そんな彼らが今シーズン、なんとJ1開幕から4戦全敗、1得点8失点と信じられないような苦戦を強いられている。Jの王者として長年君臨してきた鹿島アントラーズがここまで苦しんでいるのは、Jリーグファンからすればかなり衝撃的だ。
しかしデータを見ると、その苦戦の意外な実情が浮かび上がる。J1チーム別スタッツを見ると、シュート数48はリーグ3位タイであり、コーナーキック数30はリーグ1位タイ。守備のデータを見ると、被シュート数28はリーグで2番目に少ない。
また、第2節の川崎フロンターレ戦以外の3試合では、アタッキングサードプレー数で対戦相手を圧倒しており、川崎戦も相手より2本多い14本のシュートを放った。つまり、守備でほとんど相手にチャンスをつくらせず、攻撃ではアタッキングサードに入ってプレーしシュートもたくさん打っているのに、負け続けているということになる。
チャンスつくるもシュート精度に課題
筆者は直近2試合(第3節・北海道コンサドーレ札幌戦、第4節・浦和レッズ戦)をチェックした。
札幌戦では、ボールホルダーにプレッシャーがかけられていないのにディフェンスラインを上げすぎ、相手フォワードの飛び出しに付いていけずゴールを献上。だが、守備から攻撃への切り替えでは優位に立ち、ショートカウンターでチャンスは多く作れていた。ただ、ボールを保持して敵陣に入った時に前線の動きが止まって待つ場面が多く、後半から修正したものの追いつけなかった。
浦和戦では縦に放り込み、そのクリアボールを拾って二次攻撃するゲーゲンプレス的な場面があった。サイドハーフやフォワードが中から外へ走り相手サイドバックの裏を取る「チャンネルラン」や「パラレラ」といわれる効果的な攻撃を見せ、クロスを22本も打ち込んだ。
しかし2試合とも無得点に終わってしまった。理由は明解。シュートがことごとく枠に飛んでいないのだ。各試合での鹿島の枠内シュート数を見ると、第1節・サンフレッチェ広島戦は19本中2本、第2節・川崎戦は14本中4本、第3節・札幌戦は20本中6本、そして第4節・浦和戦は7本中0本だった。

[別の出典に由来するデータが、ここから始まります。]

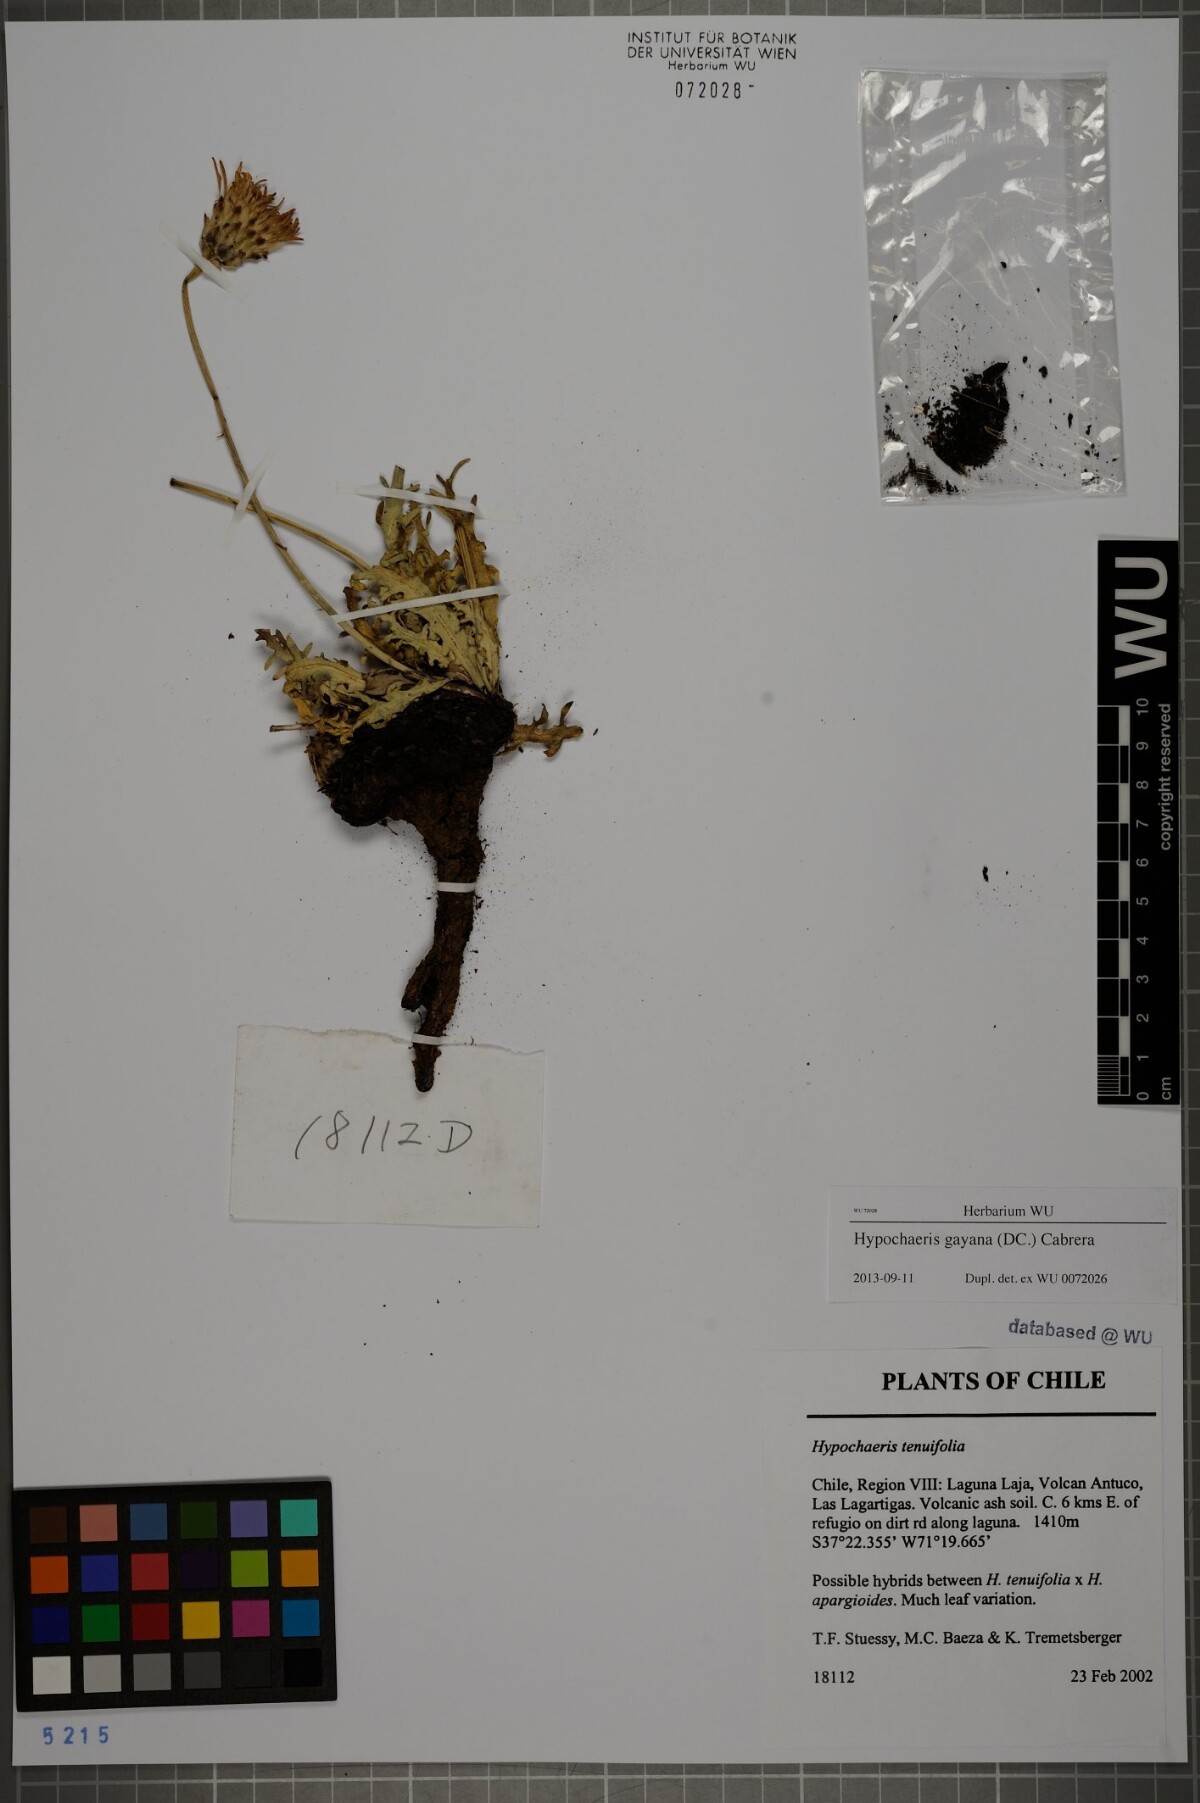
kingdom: Plantae
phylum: Tracheophyta
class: Magnoliopsida
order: Asterales
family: Asteraceae
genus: Hypochaeris
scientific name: Hypochaeris melanolepis
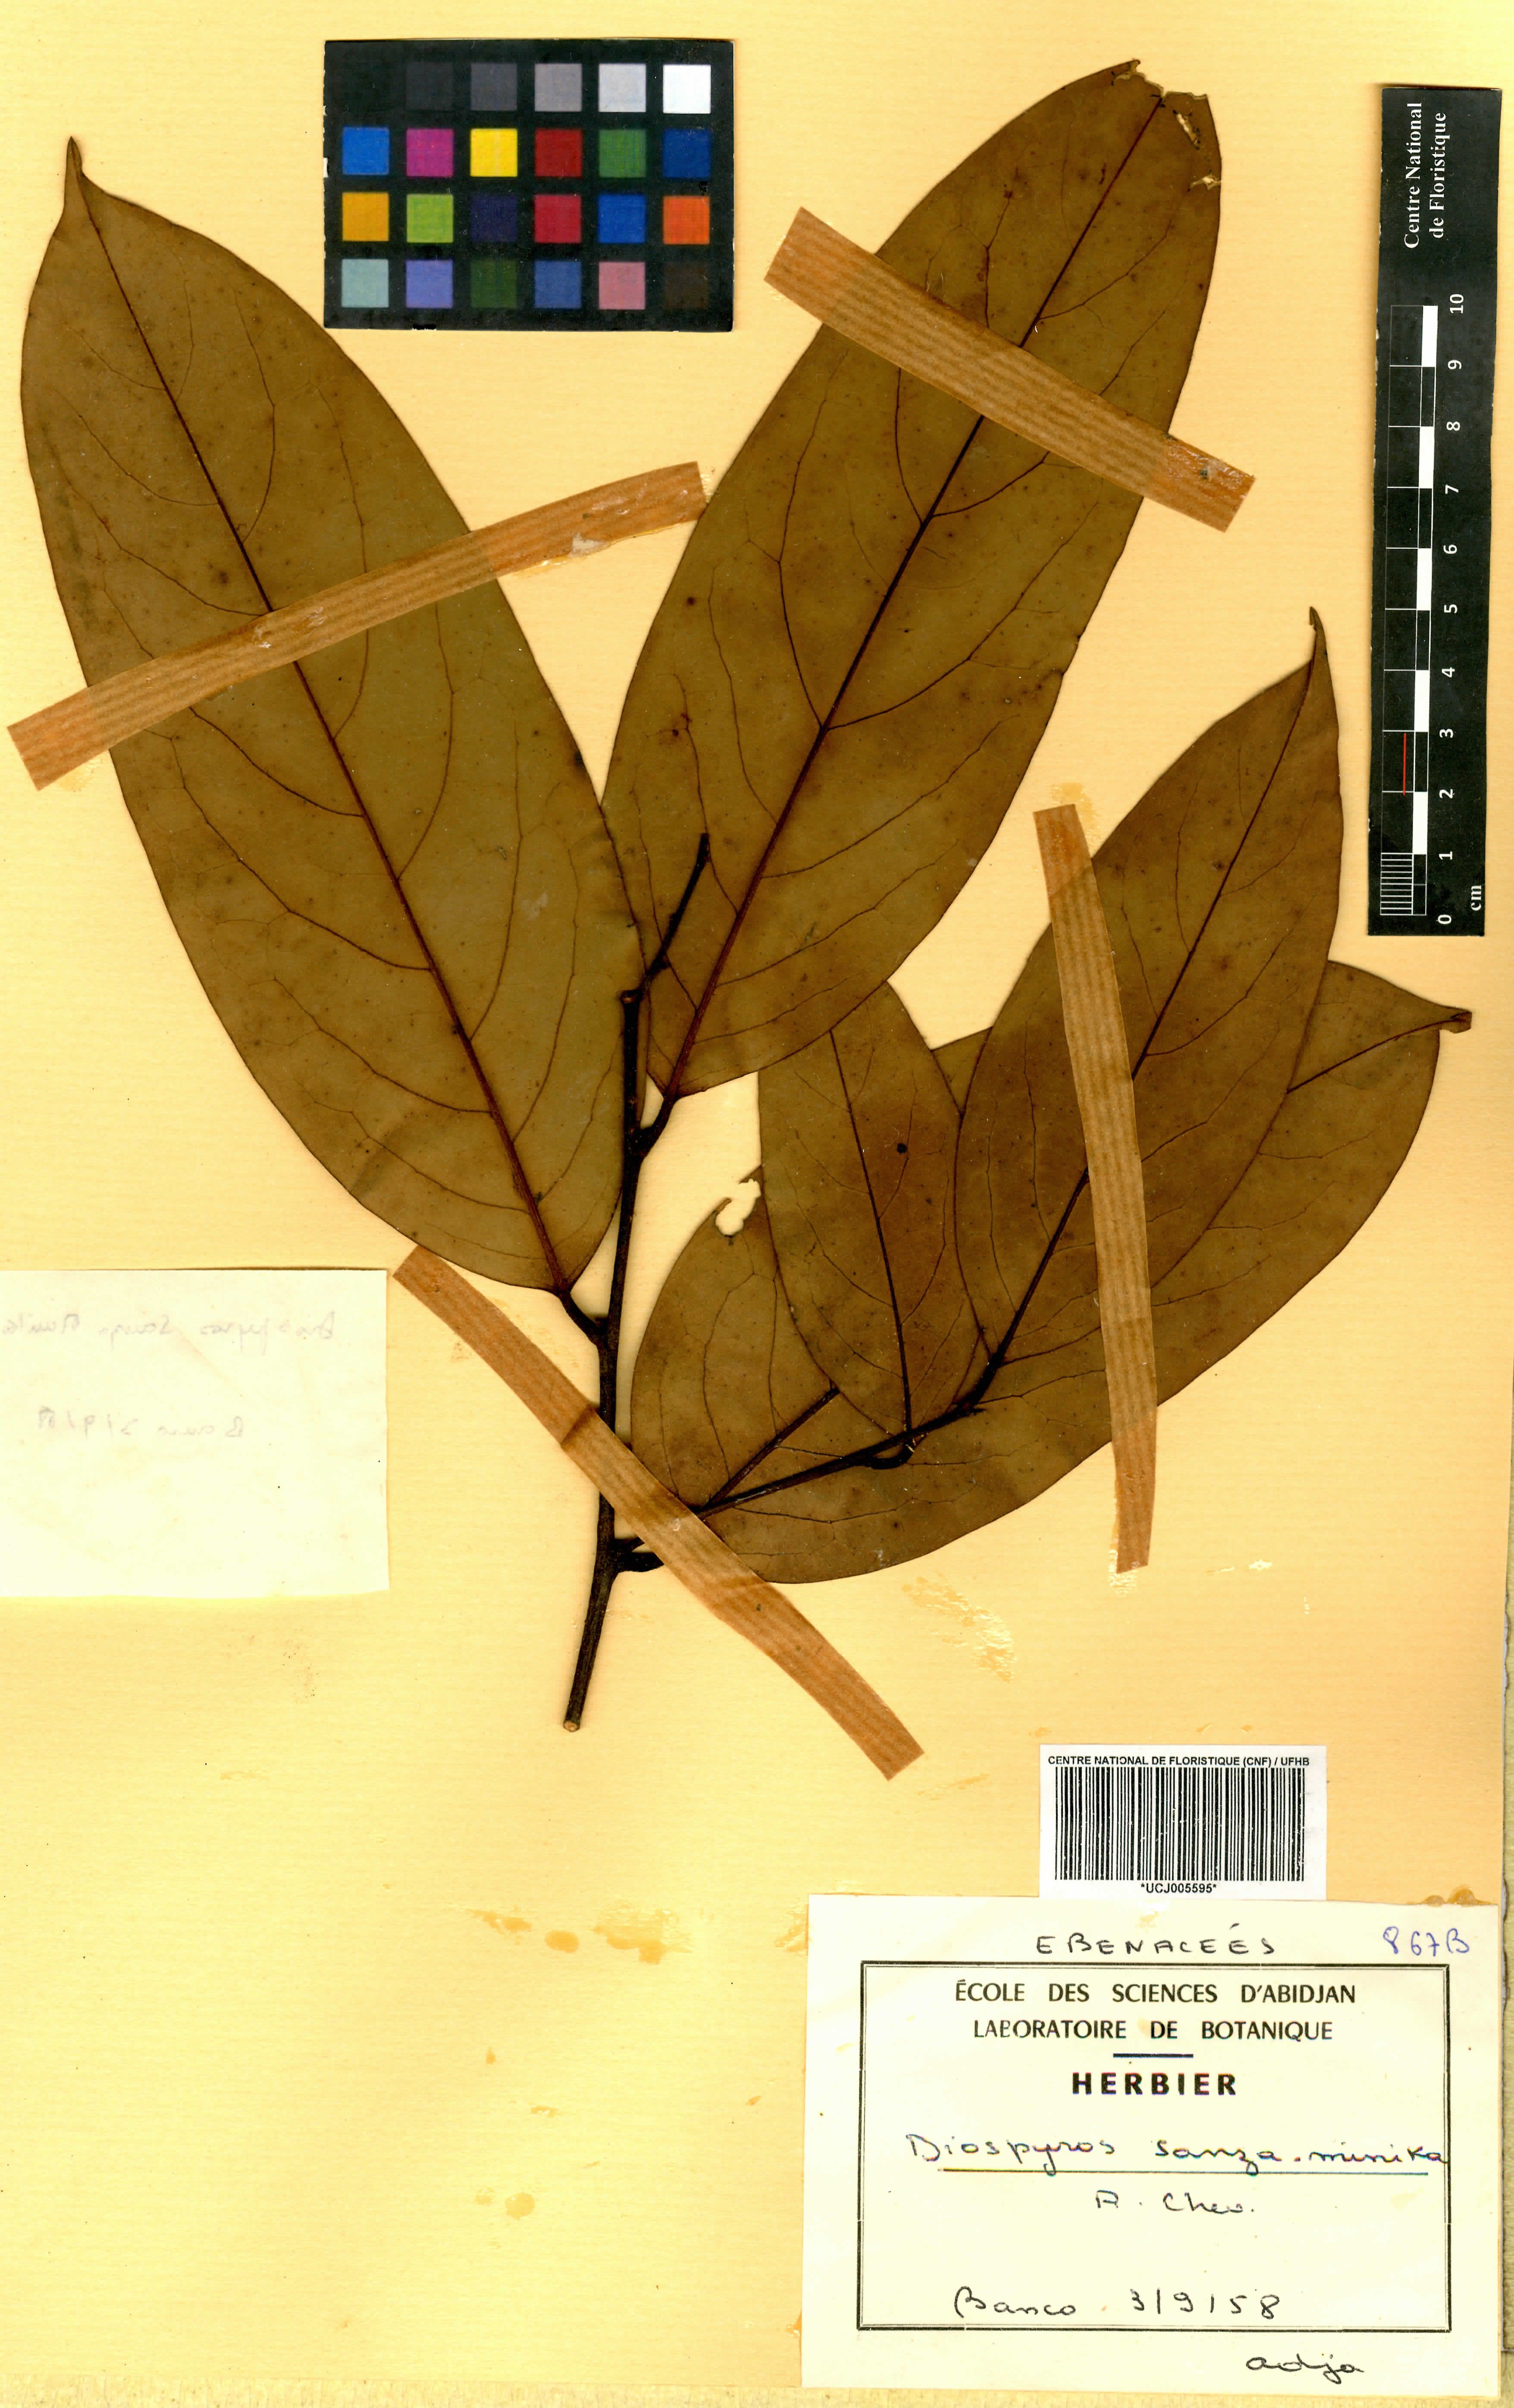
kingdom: Plantae
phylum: Tracheophyta
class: Magnoliopsida
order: Ericales
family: Ebenaceae
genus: Diospyros
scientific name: Diospyros sanza-minika
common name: Flint bark
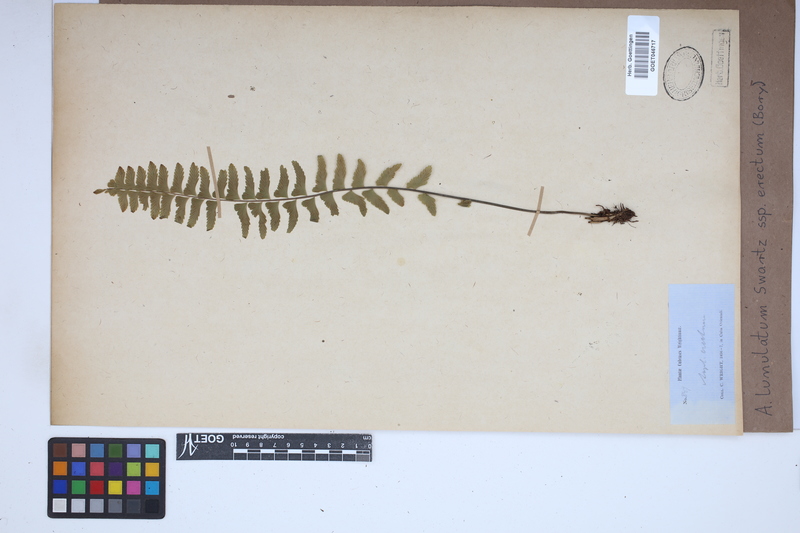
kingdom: Plantae
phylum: Tracheophyta
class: Polypodiopsida
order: Polypodiales
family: Aspleniaceae
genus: Asplenium
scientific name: Asplenium erectum
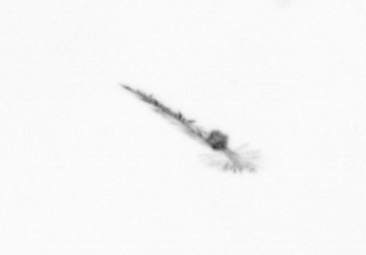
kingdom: Chromista
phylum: Ochrophyta
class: Bacillariophyceae
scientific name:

試合ごとにチームのパフォーマンスはよくなっているので、フィニッシュを枠に飛ばすことができれば結果はついてくるだろう。
ザーゴ監督のもと新スタイル完成なるか
鹿島アントラーズはテクニカルディレクターであるジーコの働きかけで、今シーズンからザーゴ新監督を招聘した。彼がブラジル2部のCAブラガンチーノを1部に昇格させた功績を評価した形だ。
CAブラガンチーノは2019年4月からオーストリアの大手企業レッドブルと提携を開始し、2020シーズンからはチーム名も「レッドブル・ブラガンチーノ」に変わった。レッドブルが経営するサッカークラブは、ドイツ人指導者ラルフ・ラングニックのサッカー哲学を共有している。
守備で激しくプレスをかけ、攻撃ではどんどん縦にパスを送り、それを後方の味方が追い越していく。スプリントの質と量がカギになるサッカーだ。ザーゴ監督はラングニックの教科書をもとにブラジル流のスタイルを確立し、結果を出した。
しかし、鹿島アントラーズはレッドブルグループの傘下ではない。さらに、ザーゴ監督は古巣ブラガンチーノとの契約解除について、訴訟問題に発展する可能性も浮上している。ブラジルから腹心のコーチを3人獲得したものの、間接的な師であるラングニックのアドバイスを乞うことは不可能だろう。
初めて日本での指導にあたる新指揮官と、今までにないハイテンポなサッカーを要求される選手たち。ブラジル流でもレッドブル流でもなく、Jで鹿島流を見つけるしかない。今は苦戦しているが、本来の王者の戦いぶりとザーゴのエッセンスが噛み合った時、今までにないスタイルのチームがJリーグに誕生するかもしれない。